Surat Bersama tersebut berisi beberapa hal yang perlu dipertimbangkan oleh UE dalam menyusun aturan pelaksanaan UU Anti Deforestasi, di antaranya sebagai berikut:
- Lebih melibatkan negara-negara produsen komoditas dalam dialog yang substantif dan terbuka.
- Menghargai upaya-upaya yang telah dilakukan negara-negara produsen komoditas dalam meningkatkan taraf kehidupan masyarakatnya melalui pembangunan berkelanjutan di tengah
tantangan keterbatasan akses pendanaan, teknologi, dan bantuan pelatihan teknis. - Mencegah dampak negatif UU Anti Deforestasi melalui penerapan panduan pelaksanaan yang menghargai praktek-praktek berkelanjutan (sustainable practices) yang telah ada pada rantai pasok pertanian di negara-negara produsen komoditas.
- Menghindari disrupsi perdagangan dan beban admisnistrasi yang berlebihan terkait dengan
persyaratan geolokasi dan keterlacakan, sertifikasi, dan prosedur kepabeanan.
Negara-negara penandatangan surat bersama juga menyampaikan bahwa pendekatan one-size-fits-all yang diterapkan EU pada model uji tuntas dan keterlacakan akan membebani negara pengekspor dan pengimpor dan akan mempunyai dampak negatif, seperti: peningkatan kemiskinan, pengalihan sumber daya, dan menghambat pencapaian SDGs.

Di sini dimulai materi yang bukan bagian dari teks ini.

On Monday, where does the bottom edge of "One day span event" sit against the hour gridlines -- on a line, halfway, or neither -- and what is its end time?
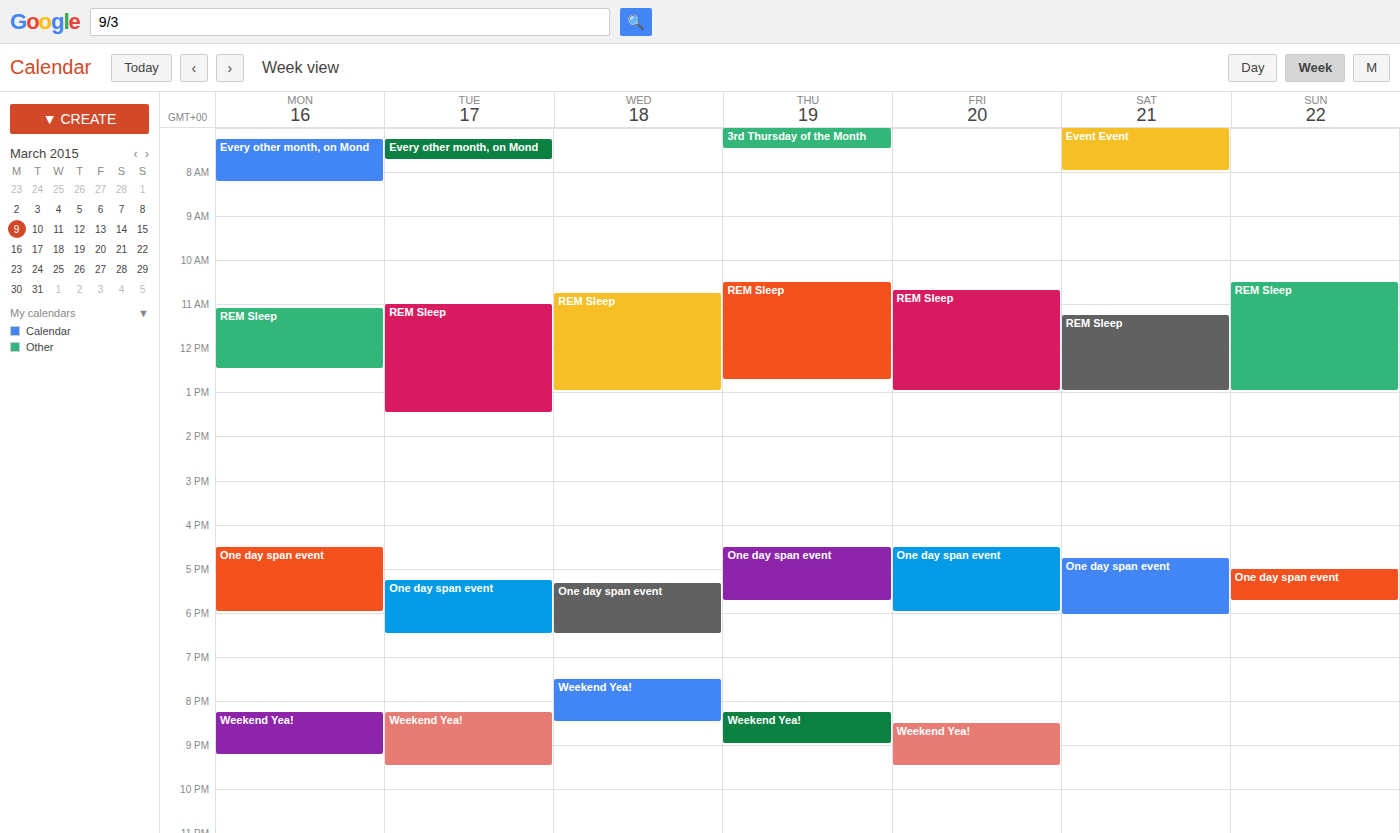
18:00 -- exactly on the 18:00 line.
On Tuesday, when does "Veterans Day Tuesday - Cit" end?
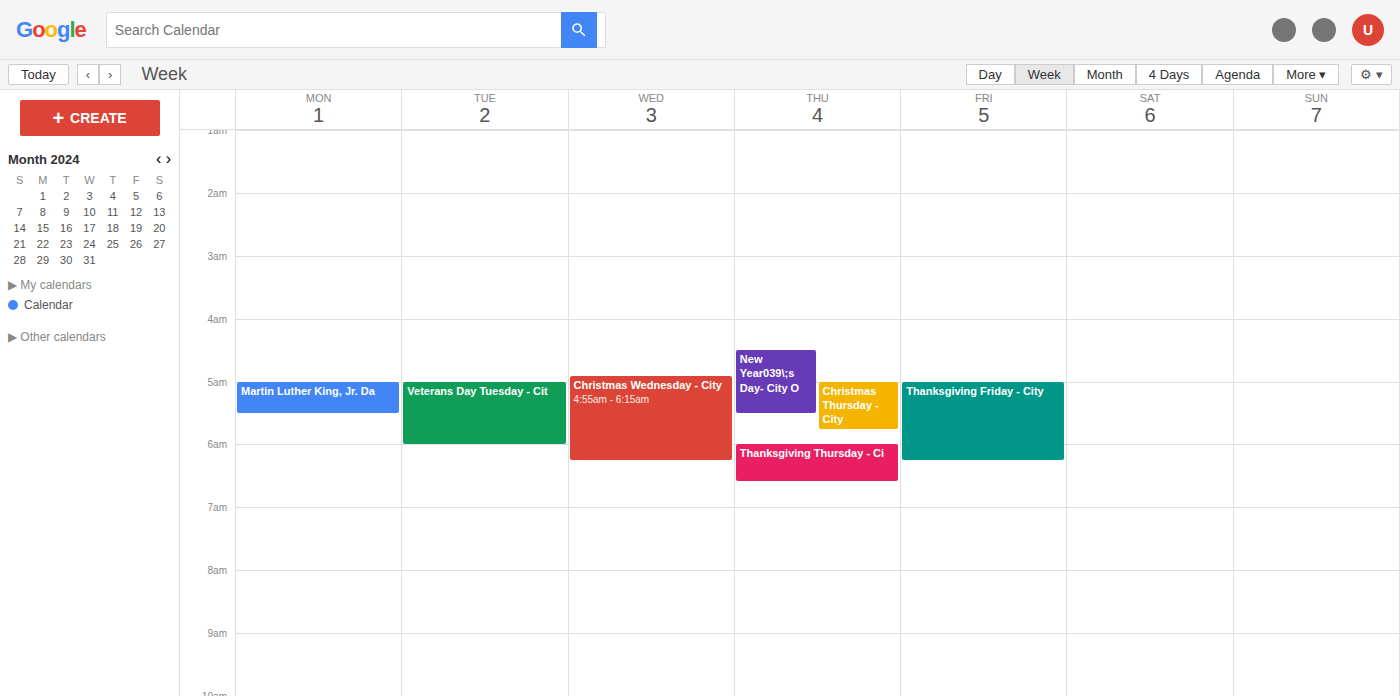
6:00 AM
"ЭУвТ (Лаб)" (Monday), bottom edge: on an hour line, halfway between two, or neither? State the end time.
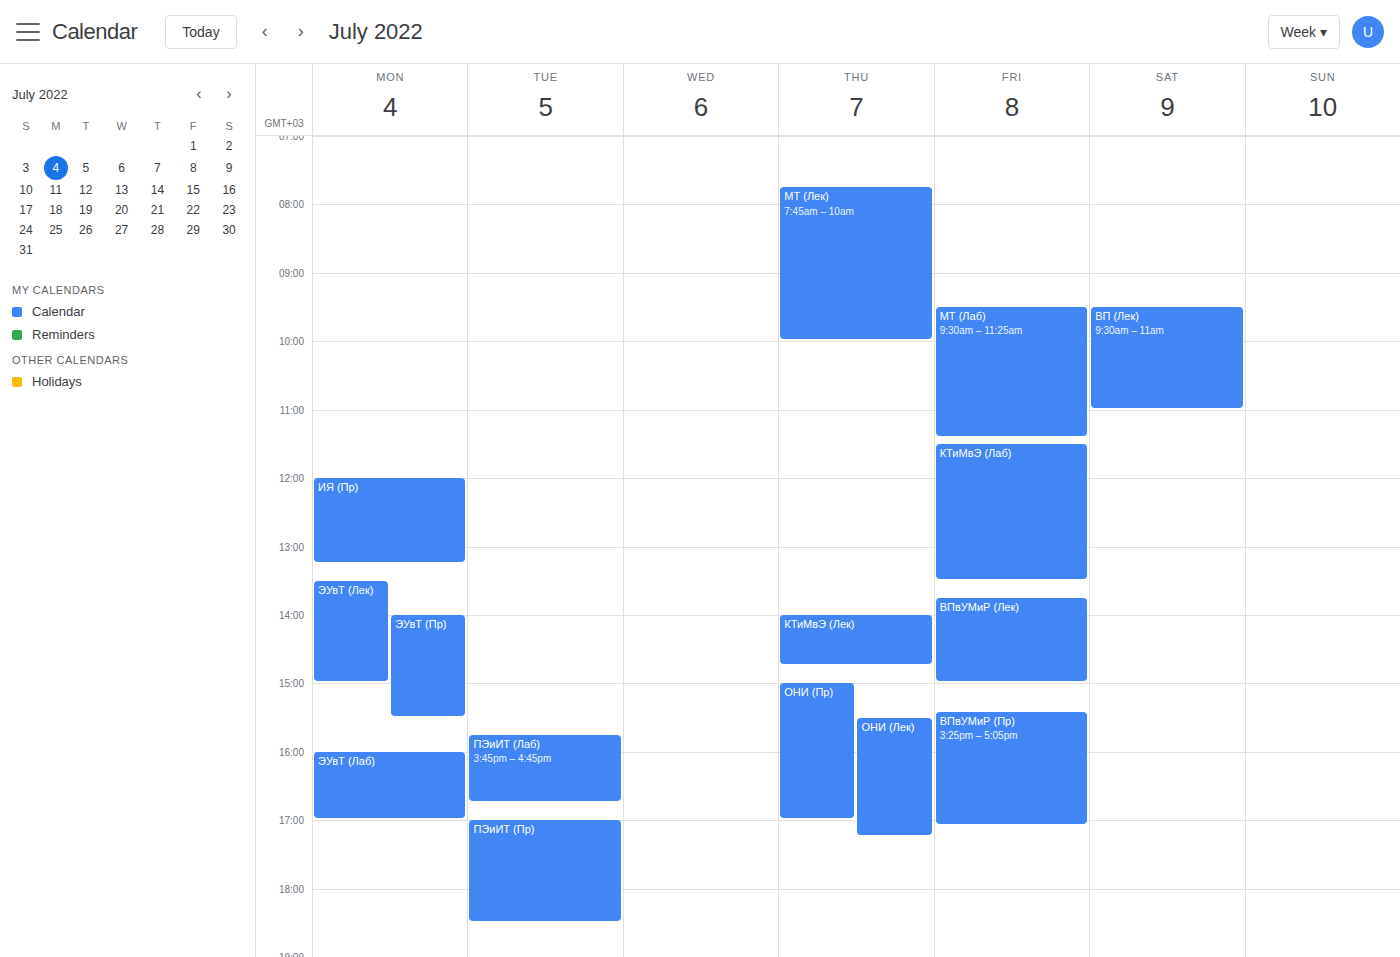
5:00 PM -- exactly on the 5 PM line.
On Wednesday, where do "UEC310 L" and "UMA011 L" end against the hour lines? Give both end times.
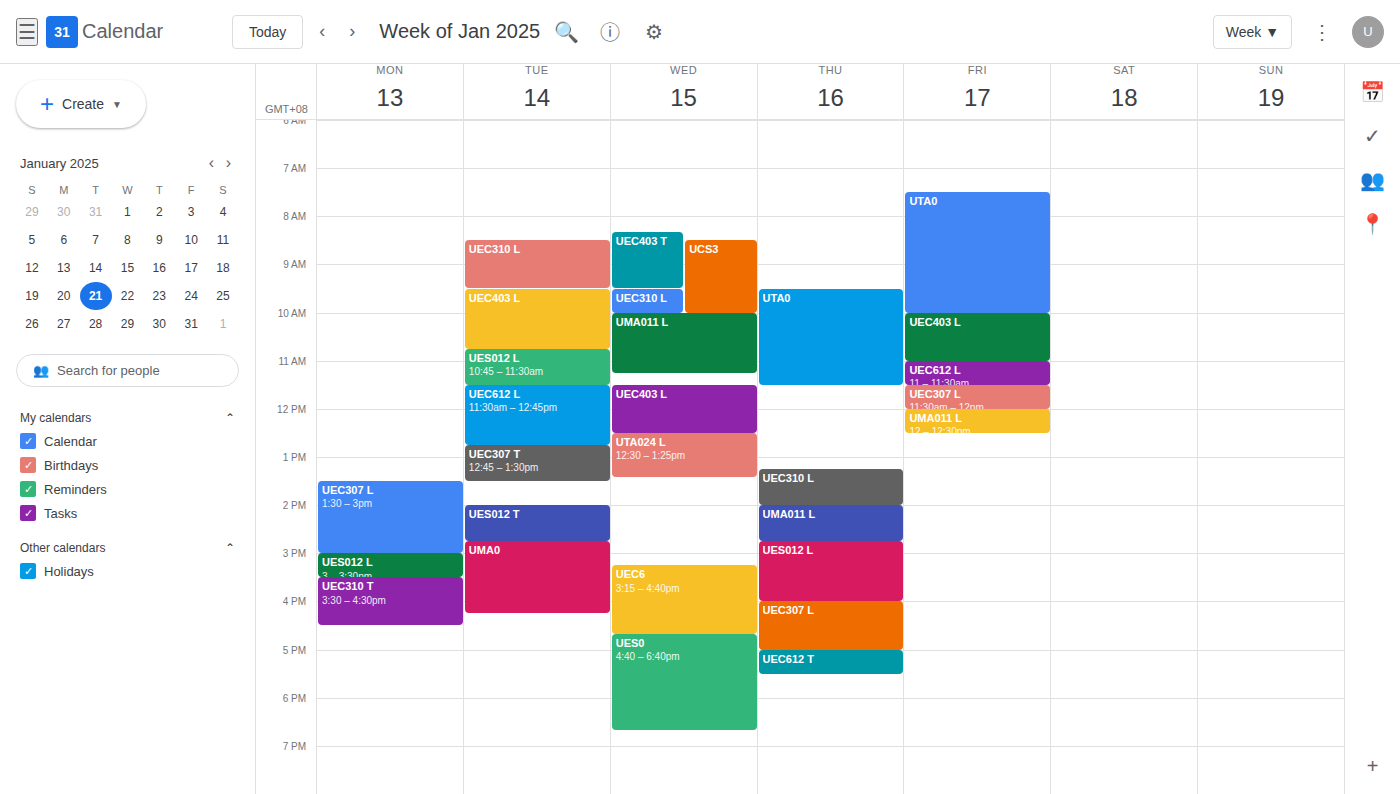
"UEC310 L": 10:00 AM, exactly on the 10 AM line. "UMA011 L": 11:15 AM, neither: a quarter of the way from the 11 AM line to the 12 PM line.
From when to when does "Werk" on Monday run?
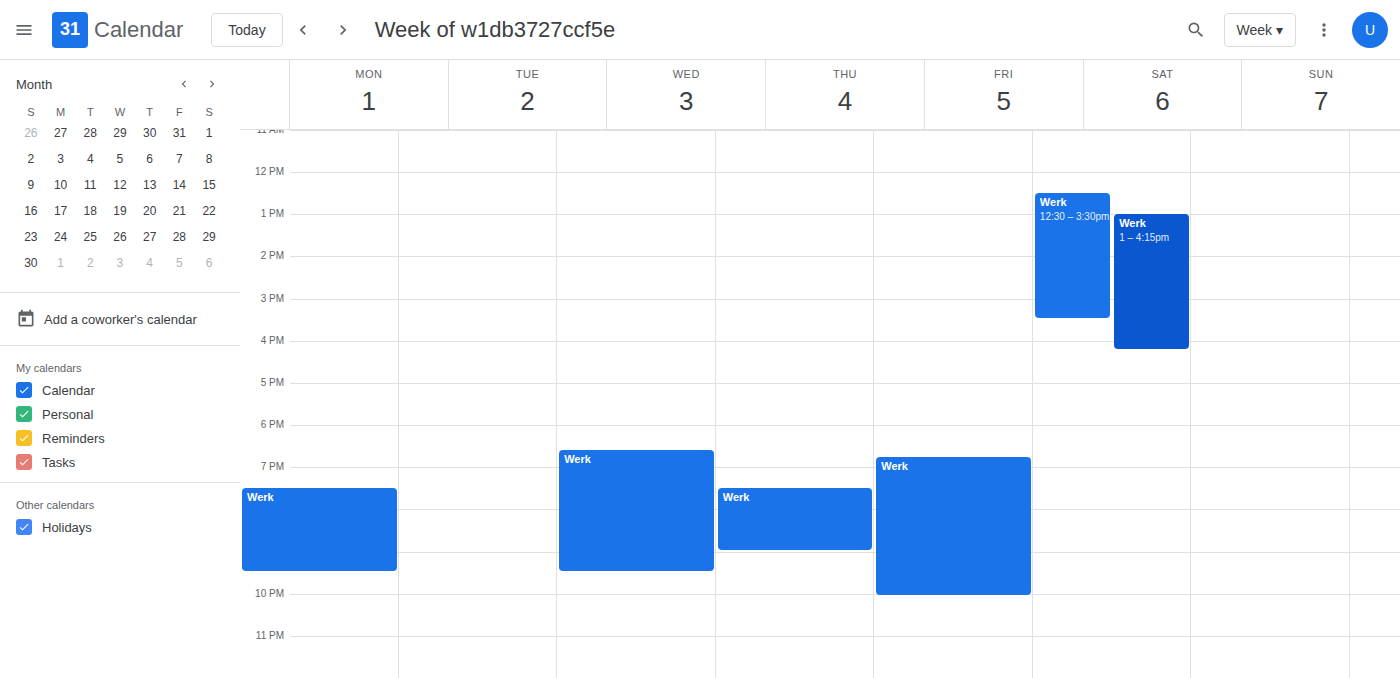
7:30 PM to 9:30 PM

Sebagai catatan, Indonesia, Malaysia, dan UE telah membentuk Joint Task Force on EUDR sebagai tindak lanjut Misi Bersama yang dilakukan Indonesia dan Malaysia ke Brussel pada 30 – 31 Mei 2023 dan tindak lanjut kunjungan pejabat Komisi Eropa ke Indonesia dan Malaysia pada 26 – 28 Juni 2023. (LIA)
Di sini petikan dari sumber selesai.